For this example, you can use metallb to provide a load balancer service on an IP addresses that is reachable from outside the cluster. The same example also works with other forms of North-South load balancing options. The example below assumes that you have already installed metallb in this cluster to provide the load balancer service including a pool of IP addresses for metallb to use for exposing services externally. Refer to the metallb guide for kind for instructions on setting up metallb on kind clusters or refer to the instructions from the metallb documentation appropriate for your environment.

This example uses the Kubernetes Gateway API for configuring the N-S gateway. Since this API is not currently provided as default in Kubernetes and kind distributions, you have to install the API CRDs first as shown in the example.

An instance of Gateway using the Kubernetes Gateway API CRDs will then be deployed to leverage this metallb load balancer service. The instance of Gateway runs in the istio-system namespace in this example to represent an existing Gateway running in a non-ambient namespace. Finally, an HTTPRoute will be provisioned with a backend reference pointing to the existing httpbin service that is running on an ambient pod in the ambient-demo namespace.

  1. $ kubectl get crd gateways.gateway.networking.k8s.io &> /dev/null || \
  2. { kubectl kustomize "github.com/kubernetes-sigs/gateway-api/config/crd/experimental?ref=v0.6.1" | kubectl apply -f -; }

Istio includes beta support for the Kubernetes Gateway API and intends to make it the default API for traffic management in the future. The following instructions allow you to choose to use either the Gateway API or the Istio configuration API when configuring traffic management in the mesh. Follow instructions under either the Gateway API or Istio APIs tab, according to your preference.

  1. $ kubectl apply -f - << EOF
  2. apiVersion: gateway.networking.k8s.io/v1beta1
  3. kind: Gateway
  4. metadata:
  5. name: httpbin-gateway
  6. namespace: istio-system
  7. spec:
  8. gatewayClassName: istio
  9. listeners:
  10. - name: http
  11. port: 80
  12. protocol: HTTP
  13. allowedRoutes:
  14. namespaces:
  15. from: All
  16. EOF
  1. $ kubectl apply -n ambient-demo -f - << EOF
  2. apiVersion: gateway.networking.k8s.io/v1beta1
  3. kind: HTTPRoute
  4. metadata:
  5. name: httpbin
  6. spec:
  7. parentRefs:
  8. - name: httpbin-gateway
  9. namespace: istio-system
  10. rules:
  11. - backendRefs:
  12. - name: httpbin
  13. port: 8000
  14. EOF

Next find the external service IP address on which the Gateway is listening and then access the httpbin service on this IP address (172.18.255.200 in the example below) from outside the cluster as shown below.

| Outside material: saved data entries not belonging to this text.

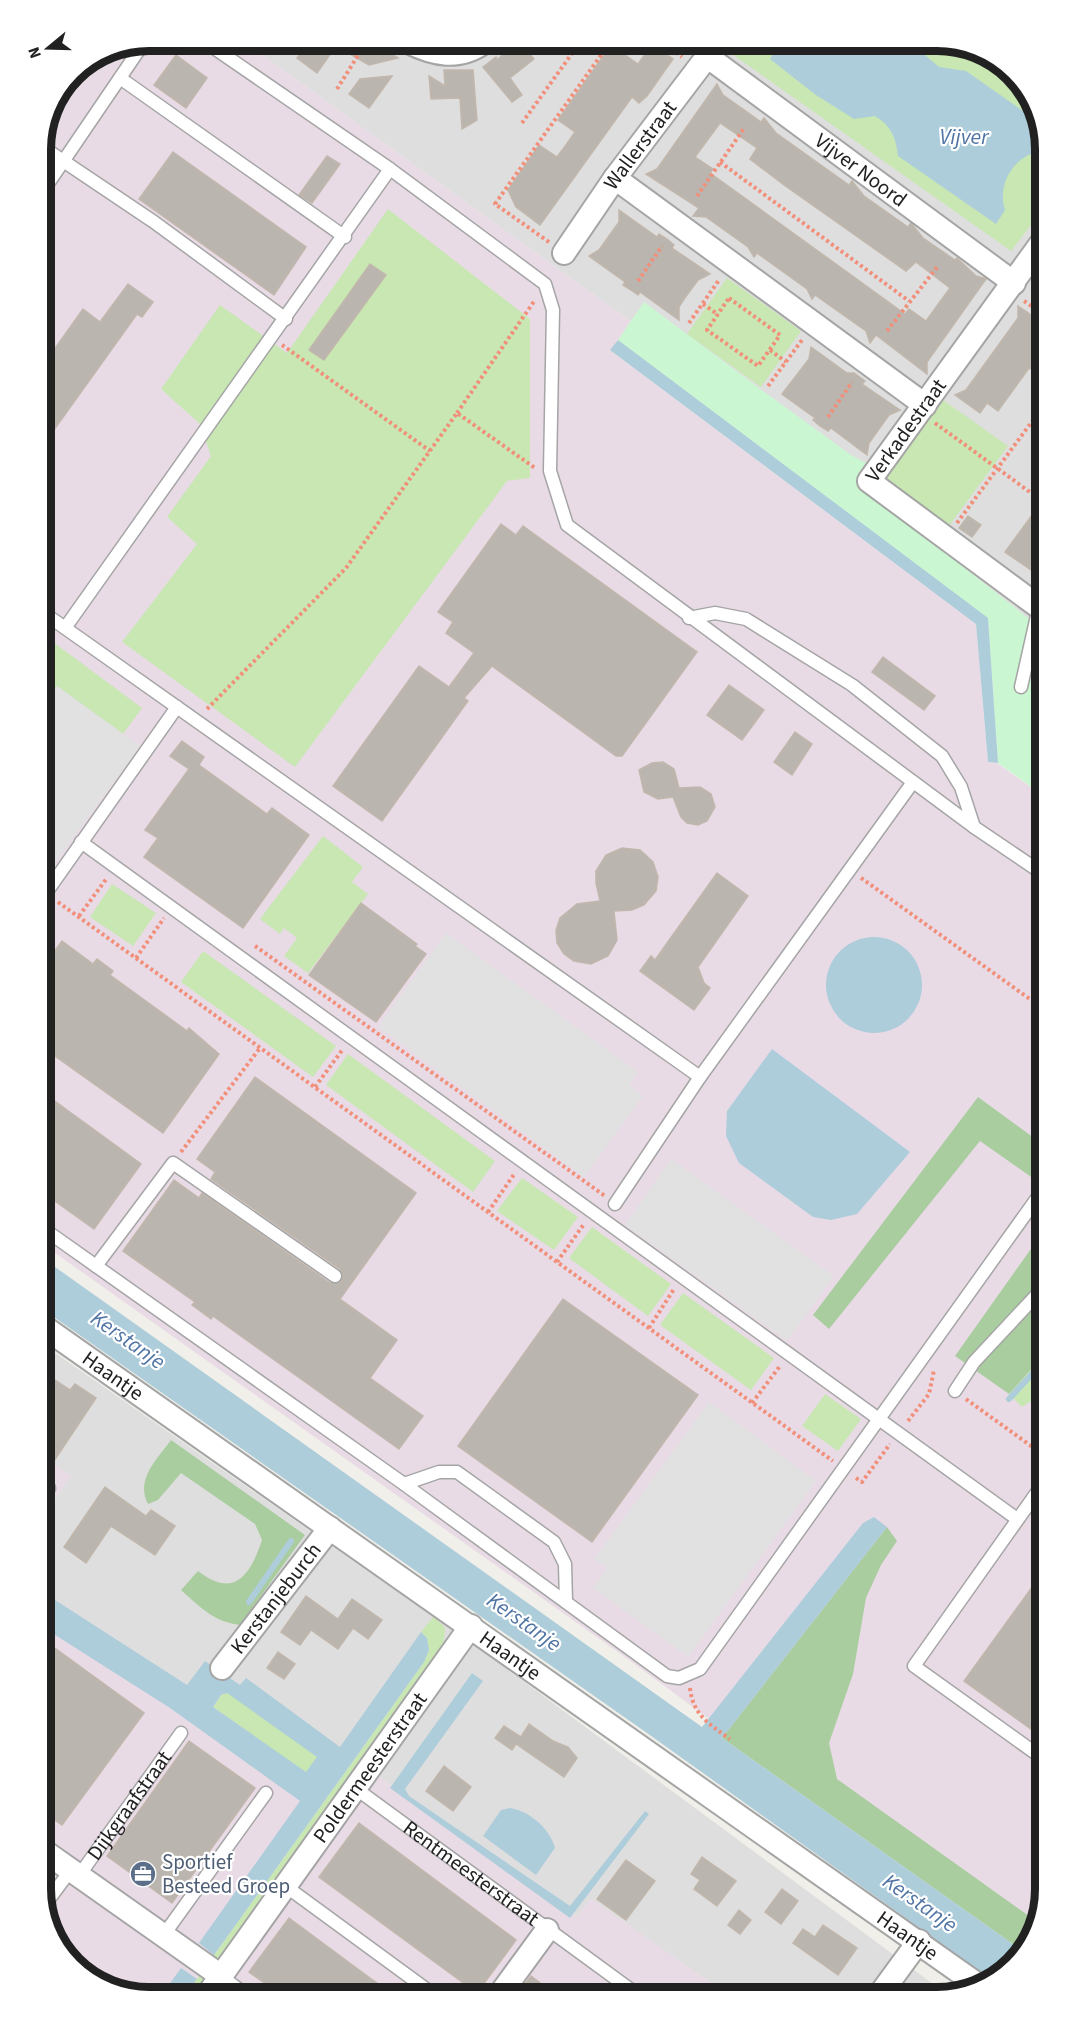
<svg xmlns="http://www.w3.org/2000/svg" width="1086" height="2038" viewBox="0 0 1086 2038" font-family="'Source Sans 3',sans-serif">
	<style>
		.residential { fill: #dfdede }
		.industrial { fill: #e9dbe6 }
		.grass { fill: #c8e7b3 }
		.forest { fill: #aacda0 }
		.park { fill: #caf7d1 }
		.parking { fill: #e1e1e1 }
		.water { fill: #adcddb; fill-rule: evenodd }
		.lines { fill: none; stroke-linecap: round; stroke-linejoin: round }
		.stream { stroke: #adcddb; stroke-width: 6 }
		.building { fill: #bab5ae; stroke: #c2b7ac; stroke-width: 1.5; fill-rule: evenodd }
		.lane-casing { stroke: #a5a5a5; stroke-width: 15 }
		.street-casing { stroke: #a5a5a5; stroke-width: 26 }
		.path { stroke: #f18f7a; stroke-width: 4; stroke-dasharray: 3 3; stroke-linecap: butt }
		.lane { stroke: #fff; stroke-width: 12 }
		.street { stroke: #fff; stroke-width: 22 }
		.labels { text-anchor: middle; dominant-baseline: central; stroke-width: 4.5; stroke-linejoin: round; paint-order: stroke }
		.street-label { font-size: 21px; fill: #212121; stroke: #fff }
		.service-label { font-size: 21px; fill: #4e5e75; stroke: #fff; text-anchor: start }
		.water-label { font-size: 22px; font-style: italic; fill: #5074a4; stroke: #fff }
		.rim { fill: none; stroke: #212121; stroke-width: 8 }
	</style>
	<rect width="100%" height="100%" fill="#f1efe9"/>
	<g class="residential">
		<path d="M243,41H944L997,59L1037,107L1045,149V610L1039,618L976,624L610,351L630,321Z"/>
		<path d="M41,1343L492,1658L948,1995L937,1997H731L591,1900L577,1918L346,1753L310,1801L41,1612V1518L70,1476L41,1456Z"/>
	</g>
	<g class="industrial">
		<path d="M149,41H243L630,321L610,351L976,624L988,762L997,763L1045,797V808L1042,814L1045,817V1889L1025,1951L625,1657L41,1243V143L73,72L108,49Z"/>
		<path d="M41,1456L71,1476L41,1518Z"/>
		<path d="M41,1612L168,1693L346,1753L576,1917L591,1899L731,1997H143L89,1979L49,1931L41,1889Z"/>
	</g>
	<g class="grass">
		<path d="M737,41H939V46L952,57L966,52L1037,107L1045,149V207L1011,251L732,54L731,48Z"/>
		<path d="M388,209L530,319V478L507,481L295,767L122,642L197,544L167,517L211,456L200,424L161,389L220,305L287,353Z"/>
		<path d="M727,278L801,331L761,387L687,334Z"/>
		<path d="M943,400L1008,446L945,531L879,481Z"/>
		<path d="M41,633L142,708L123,734L57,686L41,708Z"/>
		<path d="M323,836L363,867L352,882L368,894L308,973L284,956L297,938L284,928L280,934L260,919Z"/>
		<path d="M112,884L156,913L133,946L90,917Z"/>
		<path d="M203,951L336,1046L313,1077L181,982Z"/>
		<path d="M348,1054L495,1161L473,1192L326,1085Z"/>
		<path d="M522,1178L578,1217L554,1250L497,1211Z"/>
		<path d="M592,1227L671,1284L648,1316L569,1258Z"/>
		<path d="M683,1293L774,1358L751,1390L660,1325Z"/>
		<path d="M1045,1354V1392L1022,1407L1009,1394Z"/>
		<path d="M825,1394L861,1419L838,1451L802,1426Z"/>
		<path d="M434,1616L445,1628L443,1649L195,1997H184L424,1662L429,1650L427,1638L421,1632Z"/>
		<path d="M227,1692L318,1757L305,1773L213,1707L221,1695Z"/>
	</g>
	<g class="forest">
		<path d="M978,1097L1045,1146V1163L1034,1179L980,1141L829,1329L813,1315Z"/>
		<path d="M1045,1229V1354L1009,1394L955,1356Z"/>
		<path d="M171,1440L305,1535L240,1625C214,1622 200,1607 181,1590L198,1571C234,1599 250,1576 262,1540L255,1524L181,1473L158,1500L148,1504C135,1480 157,1459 171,1440Z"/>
		<path d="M887,1527L897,1541L881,1565L866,1598L853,1674L829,1743L837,1779L1036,1921L1027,1949L1024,1952L722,1738Z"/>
	</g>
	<path class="park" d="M644,302L763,391L851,455L870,465L857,483L1037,625L1045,615V797L998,763L988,618L618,340Z"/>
	<g class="parking">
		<path d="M57,686L140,746L41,882V708Z"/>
		<path d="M446,933L638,1072L629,1085L643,1096L584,1177L378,1027Z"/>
		<path d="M671,1159L834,1276L787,1341L625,1225Z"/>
		<path d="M709,1402L816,1481L688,1657L593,1588L607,1568L594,1559Z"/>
	</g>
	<g class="water">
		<path d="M796,41H922L925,55L939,67L966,71L1040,123L1045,151C1016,152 996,183 1005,210L996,224L898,156C896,137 891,126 875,116L854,119L816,95L770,59L778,46Z"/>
		<path d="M618,340L988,618L998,763L988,762L976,624L610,350Z"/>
		<circle cx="874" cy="985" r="48"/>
		<path d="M772,1049L910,1152L857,1214L831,1220L813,1217L739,1163L726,1136L727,1111Z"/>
		<path d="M41,1257L702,1727L863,1523L874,1517L887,1527L722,1738L1024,1952L991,1979L654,1738L41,1308Z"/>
		<path d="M41,1591L187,1685L205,1661L240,1685L246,1678L340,1747L421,1632L427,1638L429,1650L424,1662L214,1955L199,1943L300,1801L170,1708L41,1626ZM227,1693L317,1757L306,1772L213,1707L221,1695Z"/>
		<path d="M472,1673L483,1681L405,1789L409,1796L570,1906L645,1811L649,1814L570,1918L390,1788Z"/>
		<path d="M510,1808C530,1811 550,1829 555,1848L536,1875L483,1836L501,1810Z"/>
		<path d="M181,1968L197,1979L184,1997H160Z"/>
	</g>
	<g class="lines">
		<g class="stream">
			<path d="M1009,1399L1045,1360"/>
			<path d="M249,1602L291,1541"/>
		</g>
	</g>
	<g class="building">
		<path d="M310,41H370L398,58L369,65L336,46L317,73L297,58Z"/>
		<path d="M517,41L534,59L510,78L522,95L512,102L483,67L496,57L497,60Z"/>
		<path d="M611,45L638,64L652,45L673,59L647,96L639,103L632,97L540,225L516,207L508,190L539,145L557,157L566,145L575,132L558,120Z"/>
		<path d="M176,55L207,78L186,108L154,85Z"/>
		<path d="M444,70H473L477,120L462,129L460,98L431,99L429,76L445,86Z"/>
		<path d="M392,76L369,108L349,94L360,79Z"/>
		<path d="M717,84L723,95L743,109L761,122L764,118L776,133L849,185L852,181L864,196L908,227L911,223L923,238L955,260L957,258L976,276L986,279L927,362V374L876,335L870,343L866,331L815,295L812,299L807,289L757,253L754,257L748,247L706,217L693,216L699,208L646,174L657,169ZM720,123L757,148L750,159L784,185L906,271L916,262L950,288L926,321L909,309L905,314L710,173L713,169L695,157Z"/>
		<path d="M173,152L306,247L274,295L139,199Z"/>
		<path d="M327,156L340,164L312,203L299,195Z"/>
		<path d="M619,210L657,237L659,234L667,239L674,245L672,248L710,274L698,280L684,299L679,307V320L640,292L638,295L631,290L623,285L625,282L589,256L599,250L619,222Z"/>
		<path d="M370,264L386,275L324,360L309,350Z"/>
		<path d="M128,284L153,302L142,317L137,314L41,448V368L83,309L100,322Z"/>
		<path d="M1018,306L1046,325V380L1029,368L998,411L987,403L980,413L955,395L966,390L1018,318Z"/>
		<path d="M811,347L847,373H854L865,381L862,384L900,410L889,415L869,443L867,455L831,428L828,431L820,426L813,420L815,418L782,394L809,359Z"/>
		<path d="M1046,496V550L1031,570L1005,552Z"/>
		<path d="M968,516L981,525L972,537L959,528Z"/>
		<path d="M501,524L516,535L523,526L697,652L622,756H616L492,666L464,698L468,701L382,821L333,786L419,666L449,687L474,653L446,633L453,622L438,612Z"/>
		<path d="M883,657L935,696L924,710L872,672Z"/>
		<path d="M729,685L764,710L742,740L707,715Z"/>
		<path d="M795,732L812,744L792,775L774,762Z"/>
		<path d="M182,741L204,757L199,765L267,814L272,808L309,835L243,928L144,857L158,838L145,830L189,769L170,756Z"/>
		<path d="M663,762L674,769L679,788L700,787L711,794L715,807L707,821L698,825L687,823L681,817L673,797L658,799L644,792L639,770L652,763Z"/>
		<path d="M622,848L640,850L653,862L658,877L656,891L644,905L632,910L614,911L617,940L608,956L591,964L574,961L564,954L557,943L556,930L560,918L577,904L600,901L596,883V871L606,855Z"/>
		<path d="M717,873L748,896L698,967L704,983L710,988L694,1010L640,971L651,956L655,960Z"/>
		<path d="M361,903L417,944L415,946L426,954L376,1022L309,975Z"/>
		<path d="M62,941L93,964L97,959L113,971L110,975L187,1031L189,1028L219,1054L163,1133L41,1046V970Z"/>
		<path d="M255,1077L416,1193L340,1299L397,1340L370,1378L423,1416L399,1449L213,1316L211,1319L192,1305L195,1302L123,1251L174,1180L199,1198L202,1193L330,1283L341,1281L343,1276L340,1269L211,1179L215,1172L197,1159Z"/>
		<path d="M41,1091L141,1164L94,1229L41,1191Z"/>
		<path d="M563,1299L698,1395L592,1542L458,1446Z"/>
		<path d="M41,1371L70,1390L75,1384L96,1398L54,1461L41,1452Z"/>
		<path d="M105,1487L146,1516L151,1510L175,1526L155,1555L111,1526L86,1563L64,1547Z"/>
		<path d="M1046,1568V1740L964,1681Z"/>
		<path d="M306,1596L338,1619L352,1599L382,1620L368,1639L353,1628L338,1649L311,1630L300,1645L281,1632Z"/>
		<path d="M41,1638L144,1713L62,1825L41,1810Z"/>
		<path d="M278,1652L295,1664L284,1679L267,1668Z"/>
		<path d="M529,1724L553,1741L568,1747L577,1758L564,1777L516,1744L512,1750L495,1738L504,1726L521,1737Z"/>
		<path d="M189,1741L255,1788L172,1903L107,1856Z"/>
		<path d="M444,1766L471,1787L453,1811L426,1791Z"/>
		<path d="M359,1823L516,1940L477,1993L319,1877Z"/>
		<path d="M702,1857L736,1881L717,1906L694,1889L700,1880L691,1874Z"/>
		<path d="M626,1860L655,1881L626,1920L597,1899Z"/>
		<path d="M782,1889L798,1901L781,1924L765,1912Z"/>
		<path d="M739,1910L751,1920L740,1934L728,1925Z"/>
		<path d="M289,1918L370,1978L397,1997H284L249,1972Z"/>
		<path d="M823,1925L857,1948L838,1975L793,1943L803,1929L815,1937Z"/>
		<path d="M531,1976L559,1997H515Z"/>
	</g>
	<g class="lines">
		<g class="lane-casing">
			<g id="lane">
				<path d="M204,41L390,169L545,284L553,310L550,471L567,525L974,827L1045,875"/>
				<path d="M120,78L345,237"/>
				<path d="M41,146L154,222L286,319"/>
				<path d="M41,194L145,41"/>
				<path d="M41,611L700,1077"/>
				<path d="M689,618L715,613L746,619L852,685L942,756L961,787L974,827"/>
				<path d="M65,628L390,169"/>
				<path d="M1021,687L1039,607"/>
				<path d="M81,842L1017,1519"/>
				<path d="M41,900L177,707"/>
				<path d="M615,1204L700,1077L913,782"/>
				<path d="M41,1227L404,1484L667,1676L679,1678L700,1669L1045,1187"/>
				<path d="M96,1266L173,1163L335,1276"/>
				<path d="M955,1391L974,1362L1045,1286"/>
				<path d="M404,1484L439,1472H457L554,1542L565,1564L566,1602"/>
				<path d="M41,1500L49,1488L41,1482"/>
				<path d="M1045,1760L914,1666L1045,1481"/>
				<path id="s1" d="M355,1788L638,1995"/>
				<path id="s2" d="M78,1877L181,1733"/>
				<path d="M284,1885L437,1997"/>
				<path d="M44,1906L70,1871"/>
				<path d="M163,1936L266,1793"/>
				<path d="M221,1976L249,1997"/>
			</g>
		</g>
		<g class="street-casing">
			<g id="street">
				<path d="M406,41C434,55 459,61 486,41"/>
				<path id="s3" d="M708,57L1014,283"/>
				<path d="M615,178L925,405"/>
				<path id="s4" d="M564,253L615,178L719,41"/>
				<path id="s5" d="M1045,598L1039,607L869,481L1045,238"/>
				<path id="s6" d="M41,1325L981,1987"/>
				<path id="s7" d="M222,1668L330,1528"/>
				<path d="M41,1849L221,1976"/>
				<path id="s8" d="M206,1997L471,1626"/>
				<path d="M498,1997L547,1930"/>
				<path d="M878,1997L919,1941"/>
			</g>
		</g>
		<g class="path">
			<path d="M662,41L682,57"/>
			<path d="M275,51L282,41"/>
			<path d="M337,89L367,41"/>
			<path d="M522,123L581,41"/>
			<path d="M720,162L909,301"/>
			<path d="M697,196L745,127"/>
			<path d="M549,242L495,204L611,41"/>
			<path d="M638,281L662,246"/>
			<path d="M729,298L780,335L758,366L707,330Z"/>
			<path d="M1024,301L1033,307"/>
			<path d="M703,304L717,314"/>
			<path d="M1042,313L1045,316"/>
			<path d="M689,323L719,280"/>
			<path d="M887,331L938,266"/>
			<path d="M282,345L430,451"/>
			<path d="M770,350L786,362"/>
			<path d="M768,386L802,340"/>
			<path d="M457,413L535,300"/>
			<path d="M828,417L852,382"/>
			<path d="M935,423L1045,503"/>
			<path d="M957,523L1045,404"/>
			<path d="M207,709L346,568L457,413L535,468"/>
			<path d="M861,878L1045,1010"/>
			<path d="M58,902L833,1461"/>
			<path d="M79,916L107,878"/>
			<path d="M255,946L605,1196"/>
			<path d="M136,958L164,918"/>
			<path d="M315,1087L343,1049"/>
			<path d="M181,1152L260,1048"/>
			<path d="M488,1212L515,1173"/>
			<path d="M557,1262L584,1224"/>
			<path d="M649,1328L674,1289"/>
			<path d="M966,1399L1045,1456"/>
			<path d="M752,1403L780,1366"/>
			<path d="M908,1421L929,1394L934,1370"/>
			<path d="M856,1478L862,1482L890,1444"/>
			<path d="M690,1688C693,1715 709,1724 730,1739"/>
		</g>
		<use href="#lane" class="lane"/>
		<use href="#street" class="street"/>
	</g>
	<defs>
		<g id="office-disc" transform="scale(1.35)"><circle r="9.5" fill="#5c6f8a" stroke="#fff"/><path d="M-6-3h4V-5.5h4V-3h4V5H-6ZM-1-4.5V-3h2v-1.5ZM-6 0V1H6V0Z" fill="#fff"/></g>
	</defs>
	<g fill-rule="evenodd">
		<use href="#office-disc" x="143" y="1874"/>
	</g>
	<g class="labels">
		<g class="street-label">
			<text stroke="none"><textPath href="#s4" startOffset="132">Wallerstraat</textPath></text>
			<text stroke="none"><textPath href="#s3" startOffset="190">Vijver Noord</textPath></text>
			<text stroke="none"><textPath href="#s5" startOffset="285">Verkadestraat</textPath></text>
			<text stroke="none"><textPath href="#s6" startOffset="88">Haantje</textPath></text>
			<text stroke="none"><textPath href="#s7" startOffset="88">Kerstanjeburch</textPath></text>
			<text stroke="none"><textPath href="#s6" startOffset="574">Haantje</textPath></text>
			<text stroke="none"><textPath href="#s8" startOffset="282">Poldermeesterstraat</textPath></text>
			<text stroke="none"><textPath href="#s2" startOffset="88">Dijkgraafstraat</textPath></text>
			<text stroke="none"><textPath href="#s1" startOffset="144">Rentmeesterstraat</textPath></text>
			<text stroke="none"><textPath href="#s6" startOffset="1060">Haantje</textPath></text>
		</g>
		<g class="service-label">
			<text x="162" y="1862">Sportief<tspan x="162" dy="24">Besteed Groep</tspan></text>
		</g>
		<g class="water-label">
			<text x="964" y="137">Vijver</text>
			<text transform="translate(128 1340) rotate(35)">Kerstanje</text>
			<text transform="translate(524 1622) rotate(35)">Kerstanje</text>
			<text transform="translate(920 1903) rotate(35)">Kerstanje</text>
		</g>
	</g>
	<path d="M0 0H1086V2038H0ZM149 51H937A98 98 0 0 1 1035 149V1889A98 98 0 0 1 937 1987H149A98 98 0 0 1 51 1889V149A98 98 0 0 1 149 51Z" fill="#fff" fill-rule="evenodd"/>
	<path class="rim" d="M149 51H937A98 98 0 0 1 1035 149V1889A98 98 0 0 1 937 1987H149A98 98 0 0 1 51 1889V149A98 98 0 0 1 149 51Z"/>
	<g transform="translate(48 48) rotate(251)" stroke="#ffffff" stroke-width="4.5" paint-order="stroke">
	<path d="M0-4.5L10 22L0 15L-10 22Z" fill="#212121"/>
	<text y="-9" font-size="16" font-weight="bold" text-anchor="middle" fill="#212121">N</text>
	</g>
</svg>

  1. $ kubectl get service httpbin-gateway-istio -n istio-system
  2. NAME TYPE CLUSTER-IP EXTERNAL-IP PORT(S) AGE
  3. httpbin-gateway-istio LoadBalancer 10.110.30.25 172.18.255.200 15021:32272/TCP,80:30159/TCP 121m
  1. $ export INGRESS_HOST=$(kubectl -n istio-system get service httpbin-gateway-istio -o jsonpath='{.status.loadBalancer.ingress[0].ip}')
  2. $ echo "$INGRESS_HOST"
  3. 172.18.255.200
  1. $ curl "$INGRESS_HOST" -s | grep title -m 1
  2. <title>httpbin.org</title>

These examples illustrate multiple options for interoperability between ambient pods and non-ambient endpoints (which can be either Kubernetes application pods or Istio gateway pods with both Istio native gateways and Kubernetes Gateway API instances). Interoperability is also supported between Istio ambient pods and Istio Egress Gateways as well as scenarios where the ambient pods run the client-side of an application with the service side running outside of the mesh of on a mesh pod that uses the sidecar proxy mode. Hence, users have multiple options for seamlessly integrating ambient and non-ambient workloads within the same Istio mesh, allowing for phased introduction of ambient capability as best suits the needs of Istio mesh deployments and operations.